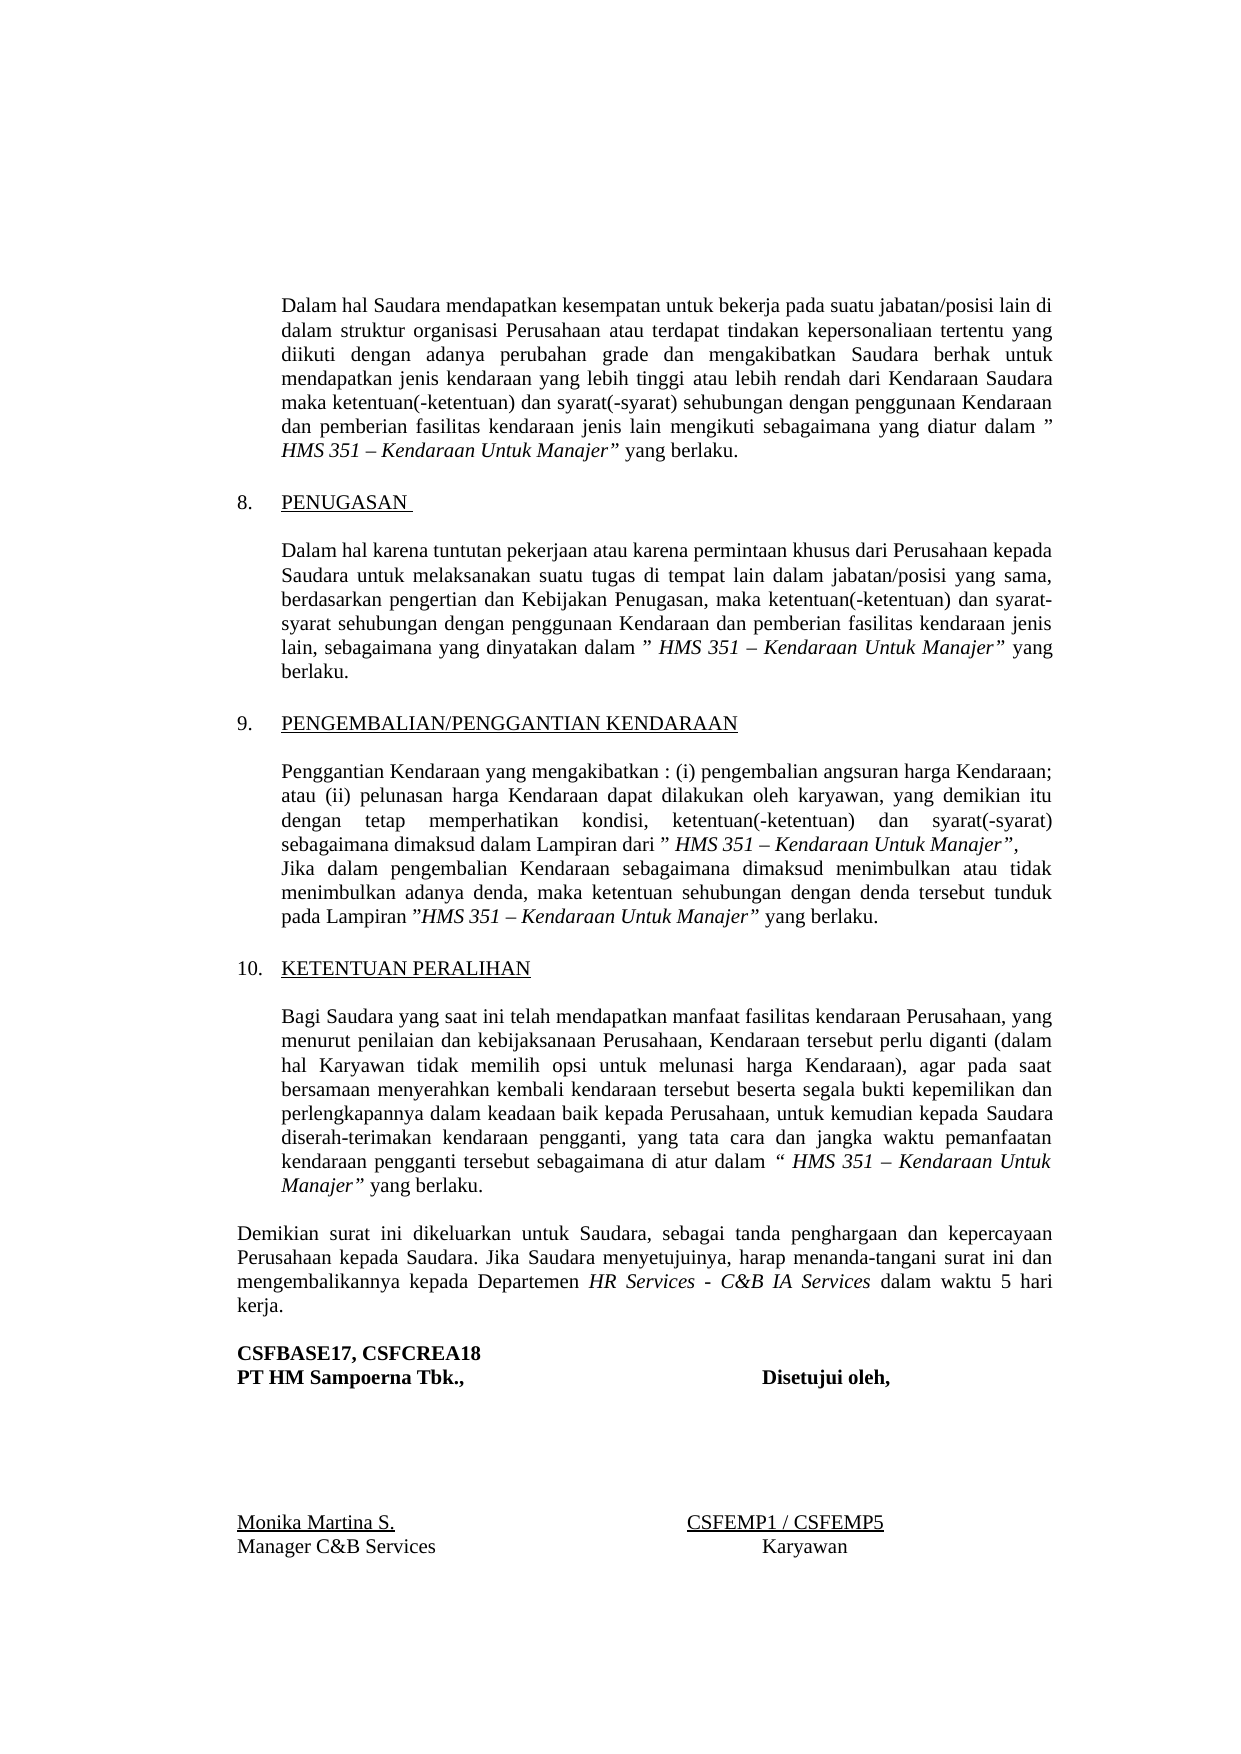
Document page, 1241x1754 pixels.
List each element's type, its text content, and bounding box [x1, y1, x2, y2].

text CSFBASE17, CSFCREA18 [237, 1341, 1053, 1365]
text Dalam hal Saudara mendapatkan kesempatan untuk bekerja pada suatu jabatan/posisi lain di dalam struktur organisasi Perusahaan atau terdapat tindakan kepersonaliaan tertentu yang diikuti dengan adanya perubahan grade dan mengakibatkan Saudara berhak untuk mendapatkan jenis kendaraan yang lebih tinggi atau lebih rendah dari Kendaraan Saudara maka ketentuan(-ketentuan) dan syarat(-syarat) sehubungan dengan penggunaan Kendaraan dan pemberian fasilitas kendaraan jenis lain mengikuti sebagaimana yang diatur dalam ” HMS 351 – Kendaraan Untuk Manajer” yang berlaku. [281, 293, 1053, 462]
text Bagi Saudara yang saat ini telah mendapatkan manfaat fasilitas kendaraan Perusahaan, yang menurut penilaian dan kebijaksanaan Perusahaan, Kendaraan tersebut perlu diganti (dalam hal Karyawan tidak memilih opsi untuk melunasi harga Kendaraan), agar pada saat bersamaan menyerahkan kembali kendaraan tersebut beserta segala bukti kepemilikan dan perlengkapannya dalam keadaan baik kepada Perusahaan, untuk kemudian kepada Saudara diserah-terimakan kendaraan pengganti, yang tata cara dan jangka waktu pemanfaatan kendaraan pengganti tersebut sebagaimana di atur dalam “ HMS 351 – Kendaraan Untuk Manajer” yang berlaku. [281, 1004, 1053, 1197]
list PENUGASAN [237, 490, 1053, 514]
text Dalam hal karena tuntutan pekerjaan atau karena permintaan khusus dari Perusahaan kepada Saudara untuk melaksanakan suatu tugas di tempat lain dalam jabatan/posisi yang sama, berdasarkan pengertian dan Kebijakan Penugasan, maka ketentuan(-ketentuan) dan syarat-syarat sehubungan dengan penggunaan Kendaraan dan pemberian fasilitas kendaraan jenis lain, sebagaimana yang dinyatakan dalam ” HMS 351 – Kendaraan Untuk Manajer” yang berlaku. [281, 538, 1053, 683]
text Penggantian Kendaraan yang mengakibatkan : (i) pengembalian angsuran harga Kendaraan; atau (ii) pelunasan harga Kendaraan dapat dilakukan oleh karyawan, yang demikian itu dengan tetap memperhatikan kondisi, ketentuan(-ketentuan) dan syarat(-syarat) sebagaimana dimaksud dalam Lampiran dari ” HMS 351 – Kendaraan Untuk Manajer”, [281, 759, 1053, 856]
text Monika Martina S. CSFEMP1 / CSFEMP5 [237, 1510, 1053, 1534]
text Manager C&B Services Karyawan [237, 1534, 1053, 1558]
text PT HM Sampoerna Tbk., Disetujui oleh, [237, 1365, 1053, 1389]
list PENGEMBALIAN/PENGGANTIAN KENDARAAN [237, 711, 1053, 735]
list KETENTUAN PERALIHAN [237, 956, 1053, 980]
text Demikian surat ini dikeluarkan untuk Saudara, sebagai tanda penghargaan dan kepercayaan Perusahaan kepada Saudara. Jika Saudara menyetujuinya, harap menanda-tangani surat ini dan mengembalikannya kepada Departemen HR Services - C&B IA Services dalam waktu 5 hari kerja. [237, 1221, 1053, 1317]
text Jika dalam pengembalian Kendaraan sebagaimana dimaksud menimbulkan atau tidak menimbulkan adanya denda, maka ketentuan sehubungan dengan denda tersebut tunduk pada Lampiran ”HMS 351 – Kendaraan Untuk Manajer” yang berlaku. [281, 856, 1053, 928]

## TASK INSTRUCTIONS
Once the pictures are dropped, please print every remaining line of the material verbatim.

## TASK ANSWER
Document page, 1241x1754 pixels.
List each element's type, its text content, and bounding box [x1, y1, x2, y2].

text CSFBASE17, CSFCREA18 [237, 1341, 1053, 1365]
text Dalam hal Saudara mendapatkan kesempatan untuk bekerja pada suatu jabatan/posisi lain di dalam struktur organisasi Perusahaan atau terdapat tindakan kepersonaliaan tertentu yang diikuti dengan adanya perubahan grade dan mengakibatkan Saudara berhak untuk mendapatkan jenis kendaraan yang lebih tinggi atau lebih rendah dari Kendaraan Saudara maka ketentuan(-ketentuan) dan syarat(-syarat) sehubungan dengan penggunaan Kendaraan dan pemberian fasilitas kendaraan jenis lain mengikuti sebagaimana yang diatur dalam ” HMS 351 – Kendaraan Untuk Manajer” yang berlaku. [281, 293, 1053, 462]
text Bagi Saudara yang saat ini telah mendapatkan manfaat fasilitas kendaraan Perusahaan, yang menurut penilaian dan kebijaksanaan Perusahaan, Kendaraan tersebut perlu diganti (dalam hal Karyawan tidak memilih opsi untuk melunasi harga Kendaraan), agar pada saat bersamaan menyerahkan kembali kendaraan tersebut beserta segala bukti kepemilikan dan perlengkapannya dalam keadaan baik kepada Perusahaan, untuk kemudian kepada Saudara diserah-terimakan kendaraan pengganti, yang tata cara dan jangka waktu pemanfaatan kendaraan pengganti tersebut sebagaimana di atur dalam “ HMS 351 – Kendaraan Untuk Manajer” yang berlaku. [281, 1004, 1053, 1197]
list PENUGASAN [237, 490, 1053, 514]
text Dalam hal karena tuntutan pekerjaan atau karena permintaan khusus dari Perusahaan kepada Saudara untuk melaksanakan suatu tugas di tempat lain dalam jabatan/posisi yang sama, berdasarkan pengertian dan Kebijakan Penugasan, maka ketentuan(-ketentuan) dan syarat-syarat sehubungan dengan penggunaan Kendaraan dan pemberian fasilitas kendaraan jenis lain, sebagaimana yang dinyatakan dalam ” HMS 351 – Kendaraan Untuk Manajer” yang berlaku. [281, 538, 1053, 683]
text Penggantian Kendaraan yang mengakibatkan : (i) pengembalian angsuran harga Kendaraan; atau (ii) pelunasan harga Kendaraan dapat dilakukan oleh karyawan, yang demikian itu dengan tetap memperhatikan kondisi, ketentuan(-ketentuan) dan syarat(-syarat) sebagaimana dimaksud dalam Lampiran dari ” HMS 351 – Kendaraan Untuk Manajer”, [281, 759, 1053, 856]
text Monika Martina S. CSFEMP1 / CSFEMP5 [237, 1510, 1053, 1534]
text Manager C&B Services Karyawan [237, 1534, 1053, 1558]
text PT HM Sampoerna Tbk., Disetujui oleh, [237, 1365, 1053, 1389]
list PENGEMBALIAN/PENGGANTIAN KENDARAAN [237, 711, 1053, 735]
list KETENTUAN PERALIHAN [237, 956, 1053, 980]
text Demikian surat ini dikeluarkan untuk Saudara, sebagai tanda penghargaan dan kepercayaan Perusahaan kepada Saudara. Jika Saudara menyetujuinya, harap menanda-tangani surat ini dan mengembalikannya kepada Departemen HR Services - C&B IA Services dalam waktu 5 hari kerja. [237, 1221, 1053, 1317]
text Jika dalam pengembalian Kendaraan sebagaimana dimaksud menimbulkan atau tidak menimbulkan adanya denda, maka ketentuan sehubungan dengan denda tersebut tunduk pada Lampiran ”HMS 351 – Kendaraan Untuk Manajer” yang berlaku. [281, 856, 1053, 928]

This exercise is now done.